Hermes Skills System

Summary

The Hermes Skills system is the modular framework for discovering, installing, managing, and distributing agent capabilities. It provides both CLI (hermes skills) and in-chat (/skills) interfaces, supports multiple registries (official, community, self-hosted), and enforces a multi-tiered security/trust model with automated scanning.

Details

Profile Lifecycle

Skills are grouped into “profiles” managed via hermes skills:

  • Create: hermes skills create <name> (supports --clone and --no-alias)
  • Select: hermes skills use <name> sets a sticky default across sessions
  • Inspect: list for overview, show <name> for details
  • Portability: export / import package profiles as .tar.gz archives; snapshot export setup.json replicates environments across instances
  • Aliasing: hermes skills alias <name> creates wrapper scripts for standalone invocation

Registries and Sources

The Hub aggregates skills from several source types:

SourceDescription
OfficialOptional skills in the Hermes repo — implicit trust
skills.shVercel’s public directory — community skills, searchable
Well-knownDecentralized: /.well-known/skills/index.json on arbitrary domains
GitHub/TapsDirect install from repos (e.g., openai/skills/k8s) or custom taps
MarketplacesClawHub, LobeHub (converts agent entries), Claude-style marketplaces

Command Interface

  • hermes skills browse / search <term>: Discover new capabilities
  • hermes skills inspect <slug>: Pre-install details
  • hermes skills install <slug>: Fetch and configure
  • hermes skills check / update: Identify and apply upstream updates

Security and Trust Model

Every skill undergoes automated scanning for data exfiltration, prompt injection, destructive commands, and supply-chain threats.
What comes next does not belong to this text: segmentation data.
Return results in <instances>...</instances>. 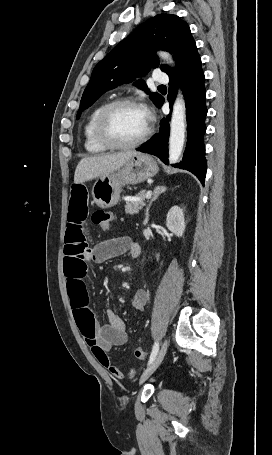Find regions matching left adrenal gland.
Returning <instances> with one entry per match:
<instances>
[{"mask_svg":"<svg viewBox=\"0 0 272 455\" xmlns=\"http://www.w3.org/2000/svg\"><path fill=\"white\" fill-rule=\"evenodd\" d=\"M165 191H166V187L165 186H157L154 189L153 197L150 200V202L148 204V207L146 208V213H145L146 218H145V221H144V225H146L148 220H149V209H150L152 203L159 197L160 194L164 193Z\"/></svg>","mask_w":272,"mask_h":455,"instance_id":"left-adrenal-gland-1","label":"left adrenal gland"}]
</instances>
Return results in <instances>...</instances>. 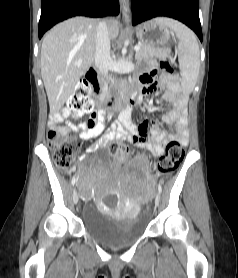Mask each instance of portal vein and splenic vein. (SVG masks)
<instances>
[{
    "label": "portal vein and splenic vein",
    "mask_w": 238,
    "mask_h": 278,
    "mask_svg": "<svg viewBox=\"0 0 238 278\" xmlns=\"http://www.w3.org/2000/svg\"><path fill=\"white\" fill-rule=\"evenodd\" d=\"M134 50L137 52V51H139L140 50V46L139 45H136L135 47H134Z\"/></svg>",
    "instance_id": "1"
}]
</instances>
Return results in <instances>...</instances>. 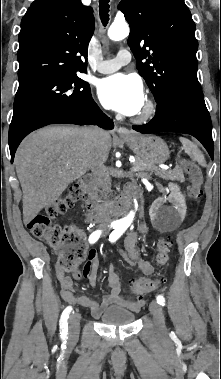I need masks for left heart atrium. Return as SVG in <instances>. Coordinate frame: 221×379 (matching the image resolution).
Masks as SVG:
<instances>
[{"instance_id":"39dd6f15","label":"left heart atrium","mask_w":221,"mask_h":379,"mask_svg":"<svg viewBox=\"0 0 221 379\" xmlns=\"http://www.w3.org/2000/svg\"><path fill=\"white\" fill-rule=\"evenodd\" d=\"M98 96L105 107L127 116L139 113L145 101L141 81L121 73L101 80Z\"/></svg>"}]
</instances>
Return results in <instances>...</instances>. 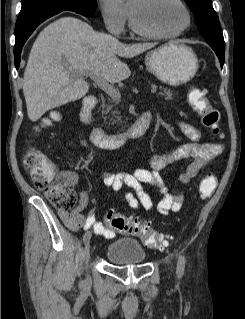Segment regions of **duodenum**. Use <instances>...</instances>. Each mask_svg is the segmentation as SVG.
<instances>
[{"label": "duodenum", "mask_w": 245, "mask_h": 319, "mask_svg": "<svg viewBox=\"0 0 245 319\" xmlns=\"http://www.w3.org/2000/svg\"><path fill=\"white\" fill-rule=\"evenodd\" d=\"M96 99L93 96L84 98L80 108V120L89 127L91 142L102 149H117L127 140L139 138L145 134L150 125L151 116L143 113L127 130L121 133H106L93 122L92 110Z\"/></svg>", "instance_id": "duodenum-1"}]
</instances>
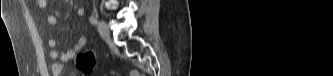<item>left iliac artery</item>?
<instances>
[{
	"mask_svg": "<svg viewBox=\"0 0 333 76\" xmlns=\"http://www.w3.org/2000/svg\"><path fill=\"white\" fill-rule=\"evenodd\" d=\"M90 22H91L92 24L96 25L97 22H98V17L95 16V15L91 16V17H90Z\"/></svg>",
	"mask_w": 333,
	"mask_h": 76,
	"instance_id": "left-iliac-artery-1",
	"label": "left iliac artery"
}]
</instances>
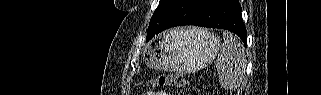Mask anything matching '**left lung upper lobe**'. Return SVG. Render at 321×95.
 <instances>
[{
	"label": "left lung upper lobe",
	"mask_w": 321,
	"mask_h": 95,
	"mask_svg": "<svg viewBox=\"0 0 321 95\" xmlns=\"http://www.w3.org/2000/svg\"><path fill=\"white\" fill-rule=\"evenodd\" d=\"M175 0H160L159 5L156 8L147 30V37H149L158 27V24L162 21L170 7ZM147 39V38H146Z\"/></svg>",
	"instance_id": "5c2ea615"
}]
</instances>
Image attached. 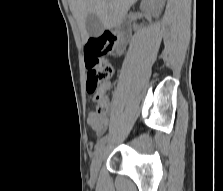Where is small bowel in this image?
<instances>
[{
  "label": "small bowel",
  "mask_w": 223,
  "mask_h": 191,
  "mask_svg": "<svg viewBox=\"0 0 223 191\" xmlns=\"http://www.w3.org/2000/svg\"><path fill=\"white\" fill-rule=\"evenodd\" d=\"M110 86H111L110 82L105 83L104 86L101 88V92L102 93L106 92L107 90L110 89ZM88 122L92 131L96 135L101 136L107 130V127L109 125V118L106 116H98L94 113H91L89 115Z\"/></svg>",
  "instance_id": "1"
}]
</instances>
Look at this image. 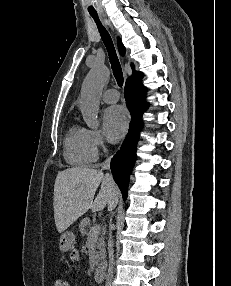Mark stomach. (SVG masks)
<instances>
[{"instance_id":"stomach-1","label":"stomach","mask_w":231,"mask_h":286,"mask_svg":"<svg viewBox=\"0 0 231 286\" xmlns=\"http://www.w3.org/2000/svg\"><path fill=\"white\" fill-rule=\"evenodd\" d=\"M75 241V235L71 231L64 232L60 237L59 248L63 252H67L71 249Z\"/></svg>"}]
</instances>
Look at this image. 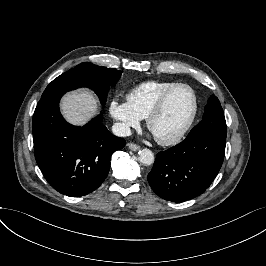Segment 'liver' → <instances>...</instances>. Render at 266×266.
I'll return each instance as SVG.
<instances>
[{
  "instance_id": "obj_1",
  "label": "liver",
  "mask_w": 266,
  "mask_h": 266,
  "mask_svg": "<svg viewBox=\"0 0 266 266\" xmlns=\"http://www.w3.org/2000/svg\"><path fill=\"white\" fill-rule=\"evenodd\" d=\"M63 112L74 124L85 123L96 110V102L89 91H78L68 95L63 101Z\"/></svg>"
}]
</instances>
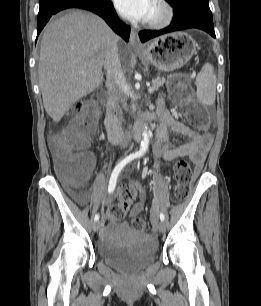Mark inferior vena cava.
Here are the masks:
<instances>
[{"instance_id":"obj_1","label":"inferior vena cava","mask_w":261,"mask_h":306,"mask_svg":"<svg viewBox=\"0 0 261 306\" xmlns=\"http://www.w3.org/2000/svg\"><path fill=\"white\" fill-rule=\"evenodd\" d=\"M104 68L106 70V86L111 92L116 104L121 105L126 100V79L121 68L117 46L113 47L108 53ZM129 129H131V126H129ZM126 143H131L130 130L125 131V145Z\"/></svg>"}]
</instances>
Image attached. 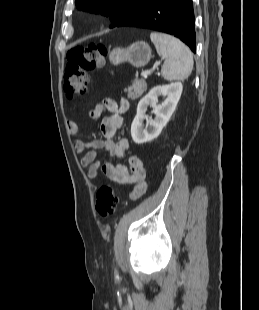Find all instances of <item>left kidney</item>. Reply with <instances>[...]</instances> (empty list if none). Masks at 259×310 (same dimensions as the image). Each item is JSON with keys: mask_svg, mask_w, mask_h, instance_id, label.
Returning a JSON list of instances; mask_svg holds the SVG:
<instances>
[{"mask_svg": "<svg viewBox=\"0 0 259 310\" xmlns=\"http://www.w3.org/2000/svg\"><path fill=\"white\" fill-rule=\"evenodd\" d=\"M183 85L181 82L159 85L152 88L138 103L137 114L131 125V136L136 144H143L157 138L162 129L167 125L177 103L181 97ZM164 96L161 105H158V97ZM148 106L154 108L155 119L148 120L144 127L143 121Z\"/></svg>", "mask_w": 259, "mask_h": 310, "instance_id": "1", "label": "left kidney"}]
</instances>
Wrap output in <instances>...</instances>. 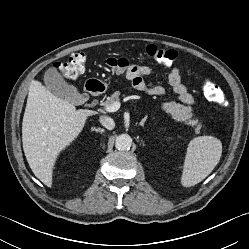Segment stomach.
Returning a JSON list of instances; mask_svg holds the SVG:
<instances>
[{
    "label": "stomach",
    "mask_w": 249,
    "mask_h": 249,
    "mask_svg": "<svg viewBox=\"0 0 249 249\" xmlns=\"http://www.w3.org/2000/svg\"><path fill=\"white\" fill-rule=\"evenodd\" d=\"M102 83V85L107 88L108 87V84L106 82H103V81H100Z\"/></svg>",
    "instance_id": "0dacf381"
}]
</instances>
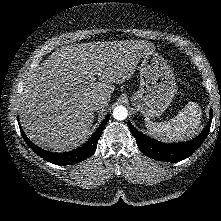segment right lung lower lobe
I'll use <instances>...</instances> for the list:
<instances>
[{
	"label": "right lung lower lobe",
	"instance_id": "98d812e1",
	"mask_svg": "<svg viewBox=\"0 0 221 221\" xmlns=\"http://www.w3.org/2000/svg\"><path fill=\"white\" fill-rule=\"evenodd\" d=\"M108 118H109V114L106 116L104 121L100 124V126L98 127L96 132L92 135V137L88 140V142H86L83 146H81L78 149H75L73 151L64 152V153H52V152L45 151V150L39 148L38 146H36L35 144H33L27 138V136L24 134L21 126H20V131H21V134H22L24 140L28 144V146L37 155H39L40 157H42L46 161L56 164V165H60V166L72 165L74 163H77V162L87 159L88 157H90L93 154V152L96 150L97 142L101 136V133H102V130H103L105 124L108 121Z\"/></svg>",
	"mask_w": 221,
	"mask_h": 221
}]
</instances>
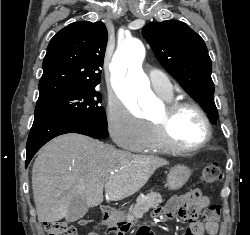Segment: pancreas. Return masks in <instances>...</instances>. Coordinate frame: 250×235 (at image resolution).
<instances>
[{
    "label": "pancreas",
    "mask_w": 250,
    "mask_h": 235,
    "mask_svg": "<svg viewBox=\"0 0 250 235\" xmlns=\"http://www.w3.org/2000/svg\"><path fill=\"white\" fill-rule=\"evenodd\" d=\"M163 202L161 194L151 192L147 198L138 197L136 204L132 205L126 216L127 221L137 222L150 208H156Z\"/></svg>",
    "instance_id": "obj_1"
}]
</instances>
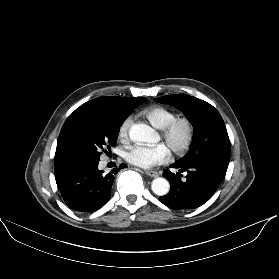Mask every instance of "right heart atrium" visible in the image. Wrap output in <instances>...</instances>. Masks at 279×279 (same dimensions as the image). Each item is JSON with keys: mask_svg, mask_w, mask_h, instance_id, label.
<instances>
[{"mask_svg": "<svg viewBox=\"0 0 279 279\" xmlns=\"http://www.w3.org/2000/svg\"><path fill=\"white\" fill-rule=\"evenodd\" d=\"M133 124V117L131 115L124 118L119 127V137L123 140L127 139L129 136V130Z\"/></svg>", "mask_w": 279, "mask_h": 279, "instance_id": "1", "label": "right heart atrium"}]
</instances>
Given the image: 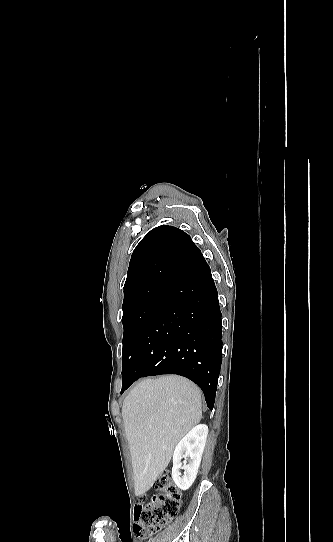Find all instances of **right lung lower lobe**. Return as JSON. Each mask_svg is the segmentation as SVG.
Returning <instances> with one entry per match:
<instances>
[{
    "label": "right lung lower lobe",
    "instance_id": "obj_1",
    "mask_svg": "<svg viewBox=\"0 0 333 542\" xmlns=\"http://www.w3.org/2000/svg\"><path fill=\"white\" fill-rule=\"evenodd\" d=\"M167 265L187 275L151 313L122 371L121 394L137 379L177 374L195 382L212 410L222 363L221 311L203 255L178 248L162 252Z\"/></svg>",
    "mask_w": 333,
    "mask_h": 542
}]
</instances>
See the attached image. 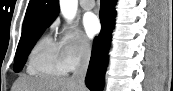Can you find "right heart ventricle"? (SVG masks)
Here are the masks:
<instances>
[{
	"label": "right heart ventricle",
	"instance_id": "obj_1",
	"mask_svg": "<svg viewBox=\"0 0 173 91\" xmlns=\"http://www.w3.org/2000/svg\"><path fill=\"white\" fill-rule=\"evenodd\" d=\"M67 72L57 45L49 37L43 38L30 54L28 73L39 77H55L65 76Z\"/></svg>",
	"mask_w": 173,
	"mask_h": 91
}]
</instances>
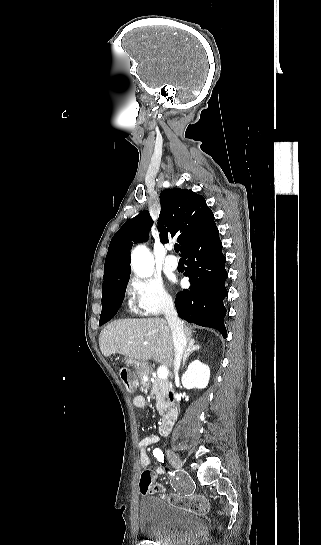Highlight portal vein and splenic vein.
<instances>
[{"mask_svg": "<svg viewBox=\"0 0 321 545\" xmlns=\"http://www.w3.org/2000/svg\"><path fill=\"white\" fill-rule=\"evenodd\" d=\"M144 345H147V343H144ZM168 369L165 367V365H161L157 371L158 379H167L168 377Z\"/></svg>", "mask_w": 321, "mask_h": 545, "instance_id": "1", "label": "portal vein and splenic vein"}]
</instances>
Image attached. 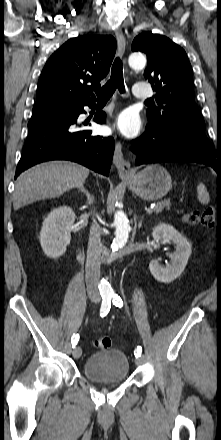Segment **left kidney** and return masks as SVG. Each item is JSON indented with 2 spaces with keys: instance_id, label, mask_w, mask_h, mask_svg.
Segmentation results:
<instances>
[{
  "instance_id": "5707ae66",
  "label": "left kidney",
  "mask_w": 221,
  "mask_h": 440,
  "mask_svg": "<svg viewBox=\"0 0 221 440\" xmlns=\"http://www.w3.org/2000/svg\"><path fill=\"white\" fill-rule=\"evenodd\" d=\"M152 236L157 241H171L175 245V252L170 255V264L162 267L157 260H152L149 263L150 272L156 280L162 283H170L184 271L192 253L191 243L172 225L167 223L157 225L152 231Z\"/></svg>"
}]
</instances>
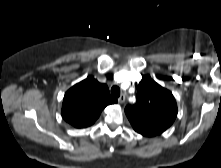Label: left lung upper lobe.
I'll return each mask as SVG.
<instances>
[{"mask_svg": "<svg viewBox=\"0 0 221 168\" xmlns=\"http://www.w3.org/2000/svg\"><path fill=\"white\" fill-rule=\"evenodd\" d=\"M125 113L136 132L153 137L172 125L177 116V105L169 90L146 75L137 87V103L127 106Z\"/></svg>", "mask_w": 221, "mask_h": 168, "instance_id": "5c2ea615", "label": "left lung upper lobe"}]
</instances>
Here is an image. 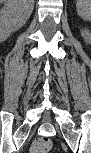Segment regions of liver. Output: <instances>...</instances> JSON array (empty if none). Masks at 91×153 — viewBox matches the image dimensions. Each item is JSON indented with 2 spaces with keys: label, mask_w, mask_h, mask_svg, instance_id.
I'll return each mask as SVG.
<instances>
[{
  "label": "liver",
  "mask_w": 91,
  "mask_h": 153,
  "mask_svg": "<svg viewBox=\"0 0 91 153\" xmlns=\"http://www.w3.org/2000/svg\"><path fill=\"white\" fill-rule=\"evenodd\" d=\"M26 3L29 4V5L32 6V7H33V5H34V1H33V0H27Z\"/></svg>",
  "instance_id": "6515ba94"
}]
</instances>
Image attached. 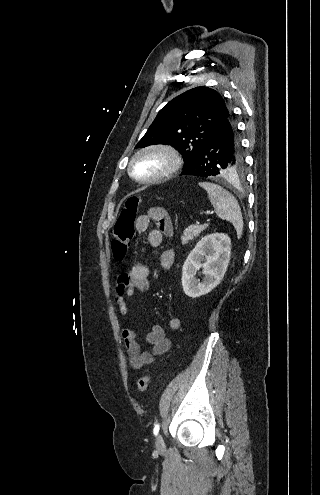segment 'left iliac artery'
<instances>
[{
  "instance_id": "obj_1",
  "label": "left iliac artery",
  "mask_w": 320,
  "mask_h": 495,
  "mask_svg": "<svg viewBox=\"0 0 320 495\" xmlns=\"http://www.w3.org/2000/svg\"><path fill=\"white\" fill-rule=\"evenodd\" d=\"M159 429H160V425L159 424H156L155 427H154V429H153L154 435H157L158 434Z\"/></svg>"
}]
</instances>
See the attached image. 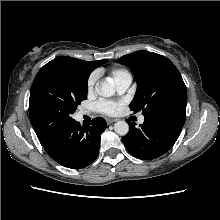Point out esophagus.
Here are the masks:
<instances>
[{
    "mask_svg": "<svg viewBox=\"0 0 220 220\" xmlns=\"http://www.w3.org/2000/svg\"><path fill=\"white\" fill-rule=\"evenodd\" d=\"M116 121H117V119H106V122H107L108 125H110V124H112Z\"/></svg>",
    "mask_w": 220,
    "mask_h": 220,
    "instance_id": "esophagus-1",
    "label": "esophagus"
}]
</instances>
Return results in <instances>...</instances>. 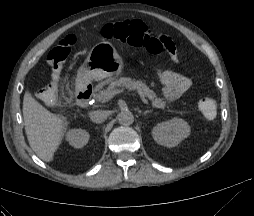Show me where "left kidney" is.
I'll return each mask as SVG.
<instances>
[{
	"instance_id": "1",
	"label": "left kidney",
	"mask_w": 254,
	"mask_h": 216,
	"mask_svg": "<svg viewBox=\"0 0 254 216\" xmlns=\"http://www.w3.org/2000/svg\"><path fill=\"white\" fill-rule=\"evenodd\" d=\"M190 126L180 118L157 124L152 130L154 140L166 147H175L190 135Z\"/></svg>"
}]
</instances>
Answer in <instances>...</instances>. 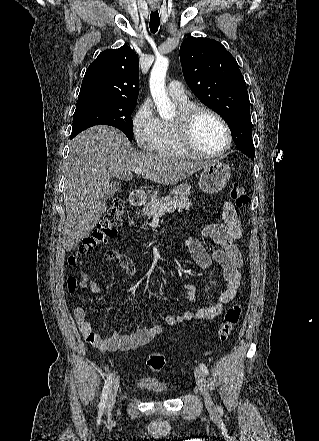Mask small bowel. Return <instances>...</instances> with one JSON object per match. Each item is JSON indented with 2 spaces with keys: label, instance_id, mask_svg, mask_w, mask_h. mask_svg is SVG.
<instances>
[{
  "label": "small bowel",
  "instance_id": "small-bowel-1",
  "mask_svg": "<svg viewBox=\"0 0 319 441\" xmlns=\"http://www.w3.org/2000/svg\"><path fill=\"white\" fill-rule=\"evenodd\" d=\"M222 217L223 223L208 225L204 231L205 236L218 245V249L214 252L209 253L196 238L188 237L181 241L182 246L191 253L194 262L201 269H209L214 262L221 267L226 288L218 294L213 304L201 306L196 310L186 309L178 315H167L164 318V326L139 328L130 334L114 332L107 339L102 338L93 328L85 309L79 304L74 310V318L84 338L103 352L129 351L147 345L156 336L161 335L165 327L193 320L212 319L220 315L224 305L231 302L237 295L241 283L240 269L243 265L241 253L236 245V241L242 236V226L232 203L226 202L223 205ZM105 258L107 261H116L127 275L136 274L134 263L125 254L110 250L105 254ZM81 286L88 287L95 296L101 293L98 283L86 273H82ZM183 287L190 303L194 305L198 291L196 284L187 282Z\"/></svg>",
  "mask_w": 319,
  "mask_h": 441
}]
</instances>
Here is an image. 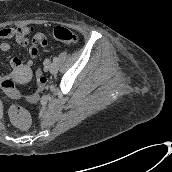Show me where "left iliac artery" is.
<instances>
[{"label":"left iliac artery","instance_id":"1","mask_svg":"<svg viewBox=\"0 0 172 172\" xmlns=\"http://www.w3.org/2000/svg\"><path fill=\"white\" fill-rule=\"evenodd\" d=\"M57 61H58V58H57V57H54V58H53V62L56 63Z\"/></svg>","mask_w":172,"mask_h":172}]
</instances>
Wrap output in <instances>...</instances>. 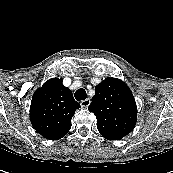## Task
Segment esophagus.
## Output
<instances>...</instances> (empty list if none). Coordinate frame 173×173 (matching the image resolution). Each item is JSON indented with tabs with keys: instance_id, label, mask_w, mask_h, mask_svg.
<instances>
[{
	"instance_id": "34e87169",
	"label": "esophagus",
	"mask_w": 173,
	"mask_h": 173,
	"mask_svg": "<svg viewBox=\"0 0 173 173\" xmlns=\"http://www.w3.org/2000/svg\"><path fill=\"white\" fill-rule=\"evenodd\" d=\"M90 103H91V100L89 98H87L85 100H82L80 104L82 107L86 108L90 105Z\"/></svg>"
}]
</instances>
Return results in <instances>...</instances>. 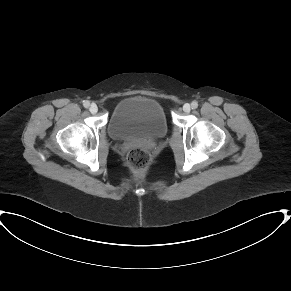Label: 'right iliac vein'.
Returning a JSON list of instances; mask_svg holds the SVG:
<instances>
[{
    "mask_svg": "<svg viewBox=\"0 0 291 291\" xmlns=\"http://www.w3.org/2000/svg\"><path fill=\"white\" fill-rule=\"evenodd\" d=\"M89 111L92 113V114H95L97 113L98 111V107L96 104H91L90 108H89Z\"/></svg>",
    "mask_w": 291,
    "mask_h": 291,
    "instance_id": "right-iliac-vein-1",
    "label": "right iliac vein"
}]
</instances>
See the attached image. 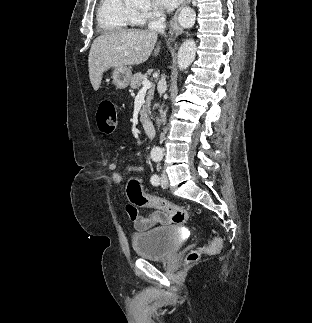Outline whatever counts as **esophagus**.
Returning a JSON list of instances; mask_svg holds the SVG:
<instances>
[{"label":"esophagus","instance_id":"1","mask_svg":"<svg viewBox=\"0 0 312 323\" xmlns=\"http://www.w3.org/2000/svg\"><path fill=\"white\" fill-rule=\"evenodd\" d=\"M191 0H183V3L177 8L176 12L173 15V18L170 21V33H171V40H174L178 35H180L183 32V29L178 24V15L180 13V10L182 8L186 7V5H189Z\"/></svg>","mask_w":312,"mask_h":323}]
</instances>
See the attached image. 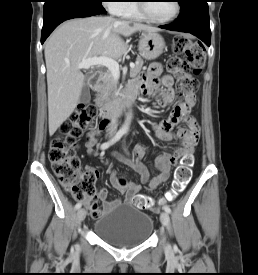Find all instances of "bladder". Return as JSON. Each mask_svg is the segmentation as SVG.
Listing matches in <instances>:
<instances>
[{
    "mask_svg": "<svg viewBox=\"0 0 258 275\" xmlns=\"http://www.w3.org/2000/svg\"><path fill=\"white\" fill-rule=\"evenodd\" d=\"M154 228L152 217L131 204H123L102 215L93 225V232L103 241L129 248L145 243Z\"/></svg>",
    "mask_w": 258,
    "mask_h": 275,
    "instance_id": "1",
    "label": "bladder"
}]
</instances>
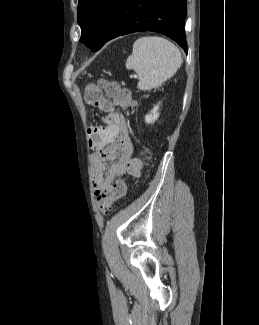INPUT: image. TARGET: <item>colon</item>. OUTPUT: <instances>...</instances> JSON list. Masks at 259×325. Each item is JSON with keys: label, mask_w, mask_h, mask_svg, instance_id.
<instances>
[{"label": "colon", "mask_w": 259, "mask_h": 325, "mask_svg": "<svg viewBox=\"0 0 259 325\" xmlns=\"http://www.w3.org/2000/svg\"><path fill=\"white\" fill-rule=\"evenodd\" d=\"M84 98L87 103L97 106L102 110L109 104L108 101L122 108H131L135 104L131 91L127 87L117 81L108 79H99L88 83L84 90ZM106 122L111 124L112 118L108 116ZM87 129L90 132L87 136V141L99 142L100 128L97 125H88ZM126 191V183L123 179H118L111 193L98 195L97 202L100 211L102 213L110 211L114 203L125 196Z\"/></svg>", "instance_id": "1"}]
</instances>
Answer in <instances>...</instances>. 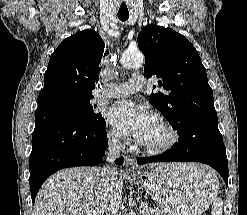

Four trust levels:

LevelSourcePolicy
builtinCore Hermes codeAlways trusted
officialoptional-skills/ in repoImplicit trust, no warnings
trustedVerified partners (OpenAI, Anthropic)Permissive execution
communityskills.sh, GitHub, well-knownRequires --force for non-dangerous policy blocks

The --force flag only bypasses “warning” level blocks. A dangerous verdict prevents installation entirely — no override available.